● REQUEST
Find the line with "para escolher o" in the entries below, then output every line from it down to the line with "嘉兴锦居装饰材料有限公司：桐乡旧房翻新室内设计公司", exactly and with no pictures.

#### LISTED ENTRIES ####

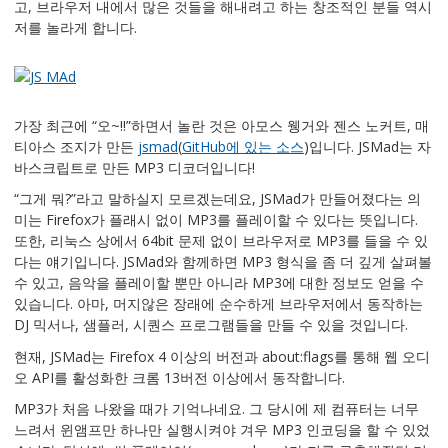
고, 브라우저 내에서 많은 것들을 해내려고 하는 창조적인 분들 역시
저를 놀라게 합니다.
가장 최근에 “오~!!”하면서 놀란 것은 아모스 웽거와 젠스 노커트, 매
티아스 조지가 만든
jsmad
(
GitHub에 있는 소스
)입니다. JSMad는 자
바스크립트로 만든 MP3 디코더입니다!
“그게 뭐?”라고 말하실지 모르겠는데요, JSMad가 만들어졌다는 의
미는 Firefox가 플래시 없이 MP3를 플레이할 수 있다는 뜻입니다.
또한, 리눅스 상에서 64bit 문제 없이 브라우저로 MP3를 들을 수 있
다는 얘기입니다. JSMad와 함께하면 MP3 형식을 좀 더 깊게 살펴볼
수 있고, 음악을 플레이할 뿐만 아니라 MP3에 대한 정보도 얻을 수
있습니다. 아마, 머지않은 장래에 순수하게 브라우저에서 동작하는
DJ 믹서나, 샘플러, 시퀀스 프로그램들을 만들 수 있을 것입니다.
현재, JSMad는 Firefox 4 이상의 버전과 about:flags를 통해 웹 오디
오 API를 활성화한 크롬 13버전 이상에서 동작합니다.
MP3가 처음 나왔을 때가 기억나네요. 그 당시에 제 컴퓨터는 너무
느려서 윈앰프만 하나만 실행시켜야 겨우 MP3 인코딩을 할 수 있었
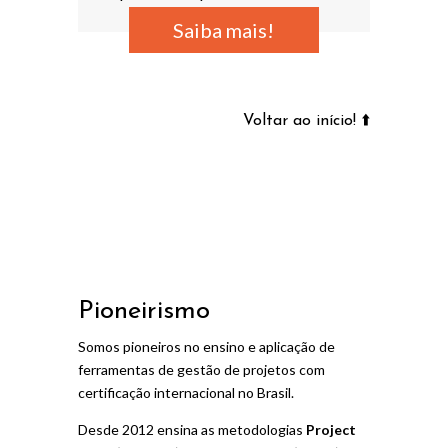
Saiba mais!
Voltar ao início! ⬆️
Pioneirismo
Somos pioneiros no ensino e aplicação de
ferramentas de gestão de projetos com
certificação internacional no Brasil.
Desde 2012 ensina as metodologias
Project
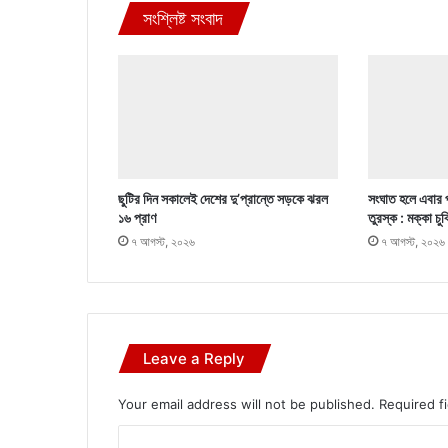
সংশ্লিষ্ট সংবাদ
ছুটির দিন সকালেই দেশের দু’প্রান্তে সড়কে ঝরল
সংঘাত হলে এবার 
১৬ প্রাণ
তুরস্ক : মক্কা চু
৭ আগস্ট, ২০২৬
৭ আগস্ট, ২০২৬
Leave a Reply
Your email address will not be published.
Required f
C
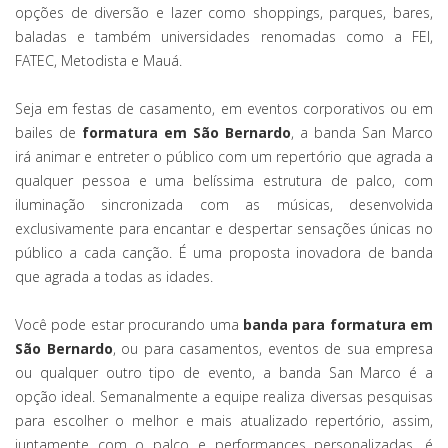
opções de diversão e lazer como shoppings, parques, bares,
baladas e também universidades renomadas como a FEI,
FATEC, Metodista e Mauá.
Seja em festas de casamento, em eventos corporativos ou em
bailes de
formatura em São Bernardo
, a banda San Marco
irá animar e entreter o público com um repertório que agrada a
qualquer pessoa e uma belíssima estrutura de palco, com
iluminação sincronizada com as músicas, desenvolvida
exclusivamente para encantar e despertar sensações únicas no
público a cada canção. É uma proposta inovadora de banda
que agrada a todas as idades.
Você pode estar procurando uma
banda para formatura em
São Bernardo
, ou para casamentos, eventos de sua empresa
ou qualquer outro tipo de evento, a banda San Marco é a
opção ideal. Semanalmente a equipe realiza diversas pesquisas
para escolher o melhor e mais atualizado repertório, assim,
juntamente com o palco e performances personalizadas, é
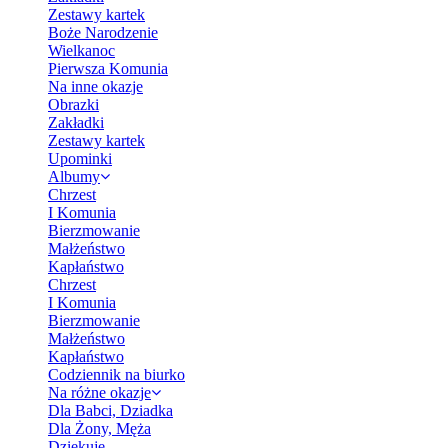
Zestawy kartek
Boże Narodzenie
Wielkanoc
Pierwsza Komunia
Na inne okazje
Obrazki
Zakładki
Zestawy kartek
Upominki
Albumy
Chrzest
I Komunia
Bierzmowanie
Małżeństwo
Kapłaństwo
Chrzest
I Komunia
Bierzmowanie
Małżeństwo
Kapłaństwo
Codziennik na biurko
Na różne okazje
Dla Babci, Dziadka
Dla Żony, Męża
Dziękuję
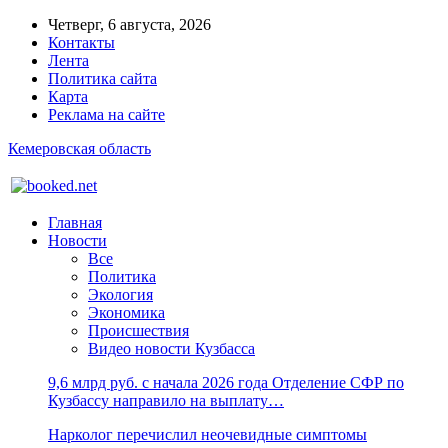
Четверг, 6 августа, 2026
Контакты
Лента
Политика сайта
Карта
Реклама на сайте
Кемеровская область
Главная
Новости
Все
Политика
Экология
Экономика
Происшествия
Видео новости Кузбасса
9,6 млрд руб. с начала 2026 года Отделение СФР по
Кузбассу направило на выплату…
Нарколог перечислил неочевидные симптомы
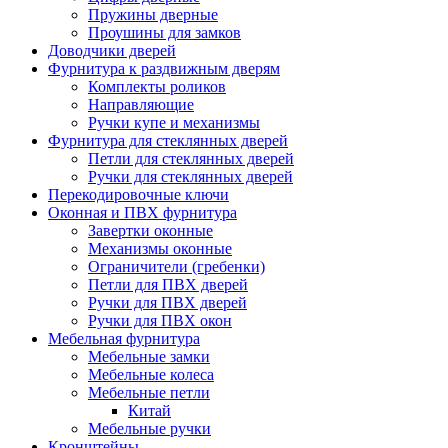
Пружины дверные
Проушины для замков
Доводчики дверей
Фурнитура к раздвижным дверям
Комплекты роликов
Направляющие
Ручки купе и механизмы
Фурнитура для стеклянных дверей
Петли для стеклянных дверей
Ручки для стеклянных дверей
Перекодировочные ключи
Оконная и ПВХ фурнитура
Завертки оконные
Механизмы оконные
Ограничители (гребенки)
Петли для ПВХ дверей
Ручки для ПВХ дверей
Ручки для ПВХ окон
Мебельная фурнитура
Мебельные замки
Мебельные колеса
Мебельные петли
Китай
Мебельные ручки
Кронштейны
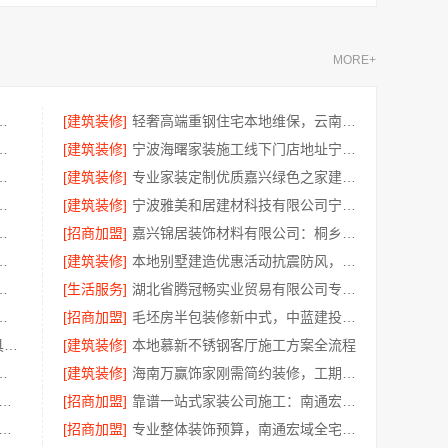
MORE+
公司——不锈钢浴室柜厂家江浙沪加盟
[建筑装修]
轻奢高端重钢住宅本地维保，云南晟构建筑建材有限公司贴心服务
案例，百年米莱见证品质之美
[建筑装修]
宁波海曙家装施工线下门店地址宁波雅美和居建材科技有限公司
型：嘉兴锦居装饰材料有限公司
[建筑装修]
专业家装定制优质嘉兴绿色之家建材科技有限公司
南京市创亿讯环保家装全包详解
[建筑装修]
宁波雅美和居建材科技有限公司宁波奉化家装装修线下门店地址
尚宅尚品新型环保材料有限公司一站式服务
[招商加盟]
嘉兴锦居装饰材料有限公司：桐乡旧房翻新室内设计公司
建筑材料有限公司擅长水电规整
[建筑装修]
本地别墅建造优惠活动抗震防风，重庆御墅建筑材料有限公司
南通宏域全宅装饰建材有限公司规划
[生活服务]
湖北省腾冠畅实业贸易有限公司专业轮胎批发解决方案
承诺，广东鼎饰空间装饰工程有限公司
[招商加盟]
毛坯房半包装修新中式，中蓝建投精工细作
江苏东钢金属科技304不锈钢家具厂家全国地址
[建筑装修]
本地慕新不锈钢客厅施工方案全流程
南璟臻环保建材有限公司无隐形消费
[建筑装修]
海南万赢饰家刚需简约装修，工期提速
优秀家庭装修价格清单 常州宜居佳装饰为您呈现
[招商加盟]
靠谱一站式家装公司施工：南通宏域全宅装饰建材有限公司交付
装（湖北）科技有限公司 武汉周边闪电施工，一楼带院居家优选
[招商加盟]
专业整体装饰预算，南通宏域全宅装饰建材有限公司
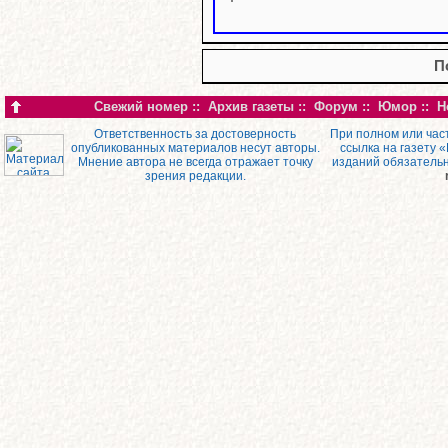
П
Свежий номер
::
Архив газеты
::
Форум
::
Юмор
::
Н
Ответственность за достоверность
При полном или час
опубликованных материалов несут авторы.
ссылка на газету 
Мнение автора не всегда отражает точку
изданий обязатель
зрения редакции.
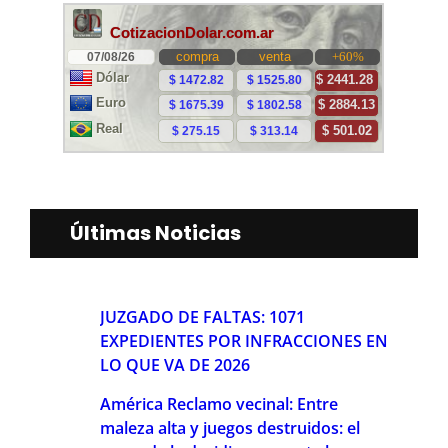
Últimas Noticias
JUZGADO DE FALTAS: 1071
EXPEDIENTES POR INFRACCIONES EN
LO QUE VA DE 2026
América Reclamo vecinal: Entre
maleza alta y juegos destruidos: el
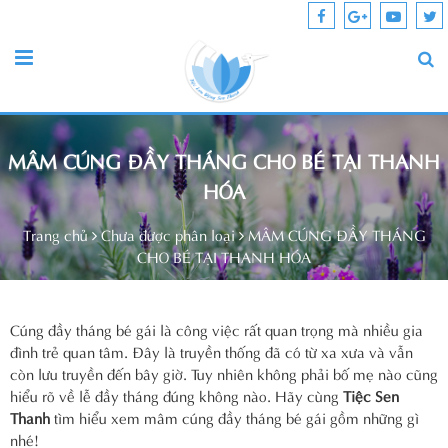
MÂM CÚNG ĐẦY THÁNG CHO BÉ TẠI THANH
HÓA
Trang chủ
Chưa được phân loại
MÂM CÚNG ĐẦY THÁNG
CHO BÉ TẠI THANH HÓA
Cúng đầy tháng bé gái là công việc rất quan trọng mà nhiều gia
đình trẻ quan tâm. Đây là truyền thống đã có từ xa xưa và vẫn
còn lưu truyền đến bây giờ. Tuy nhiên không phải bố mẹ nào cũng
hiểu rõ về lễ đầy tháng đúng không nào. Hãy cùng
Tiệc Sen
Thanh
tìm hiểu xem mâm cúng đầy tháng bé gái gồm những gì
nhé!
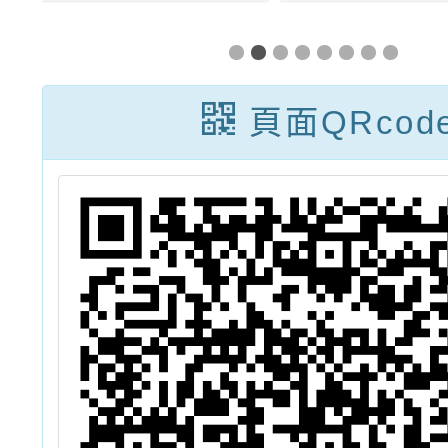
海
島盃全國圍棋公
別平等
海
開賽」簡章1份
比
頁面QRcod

####

● EXERCISE OUTPUT
para escolher o melhor e mais atualizado repertório, assim,
juntamente com o palco e performances personalizadas, é
Zestawy kartek
Boże Narodzenie
Wielkanoc
Pierwsza Komunia
Na inne okazje
Obrazki
Zakładki
Zestawy kartek
Upominki
Albumy
Chrzest
I Komunia
Bierzmowanie
Małżeństwo
Kapłaństwo
Chrzest
I Komunia
Bierzmowanie
Małżeństwo
Kapłaństwo
Codziennik na biurko
Na różne okazje
Dla Babci, Dziadka
Dla Żony, Męża
Dziękuję
Четверг, 6 августа, 2026
Контакты
Лента
Политика сайта
Карта
Реклама на сайте
Кемеровская область
Главная
Новости
Все
Политика
Экология
Экономика
Происшествия
Видео новости Кузбасса
9,6 млрд руб. с начала 2026 года Отделение СФР по
Кузбассу направило на выплату…
Нарколог перечислил неочевидные симптомы
Пружины дверные
Проушины для замков
Доводчики дверей
Фурнитура к раздвижным дверям
Комплекты роликов
Направляющие
Ручки купе и механизмы
Фурнитура для стеклянных дверей
Петли для стеклянных дверей
Ручки для стеклянных дверей
Перекодировочные ключи
Оконная и ПВХ фурнитура
Завертки оконные
Механизмы оконные
Ограничители (гребенки)
Петли для ПВХ дверей
Ручки для ПВХ дверей
Ручки для ПВХ окон
Мебельная фурнитура
Мебельные замки
Мебельные колеса
Мебельные петли
Китай
Мебельные ручки
Кронштейны
MORE+
公司——不锈钢浴室柜厂家江浙沪加盟
[建筑装修]
轻奢高端重钢住宅本地维保，云南晟构建筑建材有限公司贴心服务
案例，百年米莱见证品质之美
[建筑装修]
宁波海曙家装施工线下门店地址宁波雅美和居建材科技有限公司
型：嘉兴锦居装饰材料有限公司
[建筑装修]
专业家装定制优质嘉兴绿色之家建材科技有限公司
南京市创亿讯环保家装全包详解
[建筑装修]
宁波雅美和居建材科技有限公司宁波奉化家装装修线下门店地址
尚宅尚品新型环保材料有限公司一站式服务
[招商加盟]
嘉兴锦居装饰材料有限公司：桐乡旧房翻新室内设计公司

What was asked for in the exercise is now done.